- Film poster
- Directed by: Manjul Thakur
- Screenplay by: Manjul Thakur; Arbind Tiwari; Niraj Randhir;
- Story by: Manjul Thakur; Pradeep Singh;
- Produced by: Pradeep Singh; Nishant Ujjwal; Pratik Singh;
- Starring: Pradeep Pandey; Sanchita Benarjee; Awdhesh Mishra; Akanksha Awasthi; Kiran Yadav;
- Cinematography: Siddharth Singh
- Edited by: Sameer Shaikh
- Music by: Aslam Surty
- Production companies: Prashant Nishant Motion Pictures; Worldwide Film Production;
- Release date: 25 October 2019;
- Running time: 151 minutes
- Country: India
- Language: Bhojpuri

= Vivah (2019 film) =

Bhojpuri Film

Vivah is a 2019 Indian Bhojpuri-language romantic drama film written and directed by Manjul Thakur and jointly produced by Pradeep Singh, Nishant Ujjwal and Pratik Singh.
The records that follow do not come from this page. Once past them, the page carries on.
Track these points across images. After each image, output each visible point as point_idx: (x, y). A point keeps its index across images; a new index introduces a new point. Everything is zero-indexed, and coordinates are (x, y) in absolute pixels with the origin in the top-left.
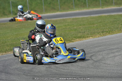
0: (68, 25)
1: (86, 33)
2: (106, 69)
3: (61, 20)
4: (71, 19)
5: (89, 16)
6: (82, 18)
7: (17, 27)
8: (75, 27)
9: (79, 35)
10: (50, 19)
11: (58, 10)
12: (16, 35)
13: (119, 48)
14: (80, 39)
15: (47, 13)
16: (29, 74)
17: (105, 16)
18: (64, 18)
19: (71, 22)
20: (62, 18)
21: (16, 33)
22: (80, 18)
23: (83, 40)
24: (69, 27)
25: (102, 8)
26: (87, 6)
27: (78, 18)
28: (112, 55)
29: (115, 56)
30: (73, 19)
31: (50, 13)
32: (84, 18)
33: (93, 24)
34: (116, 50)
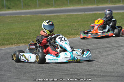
0: (62, 21)
1: (79, 30)
2: (99, 67)
3: (55, 15)
4: (64, 15)
5: (84, 13)
6: (76, 15)
7: (9, 22)
8: (69, 24)
9: (73, 32)
10: (43, 15)
11: (52, 6)
12: (8, 29)
13: (112, 47)
14: (74, 36)
15: (41, 8)
16: (20, 70)
17: (100, 13)
18: (58, 14)
19: (65, 18)
20: (56, 14)
21: (9, 28)
22: (74, 15)
23: (76, 37)
24: (63, 24)
25: (97, 5)
26: (82, 2)
27: (72, 15)
28: (105, 53)
29: (108, 55)
30: (67, 15)
31: (44, 8)
32: (78, 15)
33: (87, 21)
34: (109, 49)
Its star Pradeep Pandey Chintu, Sanchita Benarjee and Akanksha Awasthi in lead roles, while Awdhesh Mishra, Sanjay Mahanand, Ritu Pandey, Lalit Upadhyay, Anita Rawat, Maya Yadav, Shweta Verma, Arbind Tiwari and others in supporting roles. Pakhi Hegde and Kajal Raghwani make special appearance in songs.

A sequel, Vivah 2, directed by Premanshu Singh and again starting Pradeep Pandey in the lead role was released in 2021.

==Cast==
- Pradeep Pandey "Chintu" as Anand Babu
- Sanchita Benarjee as Nandini
- Akanksha Awasthi as Sandhya
- Awadhesh Mishra as Manohar Babu (Anand's father)
- Ritu Pandey as Sunanda (Anand's mother)
- Kiran Yadav as Nirmala Bua
- Lalit Upadhyay as Narayan Babu (Nandini's father)
- Sanjay Mahanand as Kanhaiya
- Anita Rawat as Laxmi Devi (Nandini's mother)
- Shweta Verma as Anand's sister-in-law
- Arbind Tiwari as Pandit Ji
- Mr Tsk as cop
- Pakhi Hegde as special appearance in a song
- Kajal Raghwani as special appearance in a song

==Release==
The film theatrically released on 25 October 2019 on occasion of Diwali across Maharashtra, Gujarat, Delhi, Eastern Uttar Pradesh, Punjab and West Bengal. In Mumbai film broken records on box office. Vivah is the first Bhojpuri that has become superhit by entering all theaters of Mumbai in the second week.

Film also released in Bihar, Jharkhand and Nepal on 1 November 2019 occasion of Chhath. After Mumbai it also break all records of Bhojpuri box office in Bihar. The film was first commercial hit of 2019.

==Music==

The soundtrack of Vivah was composed by Chhote Baba and Madhukar Anand with lyrics written by Rajesh Mishra, Sumit Chandravanshi, Santosh Puri and Arbind Tiwari. It is produced under the "Enter10 Music Bhojpuri" company, who also bought his digital satellite rights.

Track listing
| No. | Title | Lyrics | Music | Singer(s) | Length |
|---|---|---|---|---|---|
| 1. | "Tere Seene Me Lagta Hai Dil" | Santosh Puri | Madhukar Anand | Khushboo Jain; Pranav Ranjan; | 4:15 |
| 2. | "Aam Ke Achar" | Arbind Tiwari | Chhote Baba | Nupur Upadhyay | 3:53 |
| 3. | "Bhatar Se Bhram Sab Chhoot Jayega" | Sumit Chandravanshi | Chhote Baba | Ritesh Pandey; Priyanka Singh; | 3:31 |
| 4. | "Hamar Jaan Le Gayil" | Rajesh Mishra | Chhote Baba | Chhote Baba; Nupur Upadhyay; | 3:26 |
| 5. | "Angna Me Ayil Bane Ram Ji" | Rajesh Mishra | Chhote Baba | Indu Sonali | 4:51 |
| 6. | "Sajan Kari Kawan Jatan" | Rajesh Mishra | Chhote Baba | Alka Jha; Chhote Baba; | 3:50 |
| Total length: |  |  |  |  | 23:34 |

==Marketing==
First-look poster of "Vivah" is released on 30 July 2019.

The trailer and music of this film was launched on 1 October 2019 at Big Hotel, Mumbai in the presence of actor Ravi Kishan, Abhay Sinha, Rajkumar R. Pandey, Parag Patil and others. Trailer released on same day on YouTube official handel of Yashi Films and Enter10 Music Bhojpuri.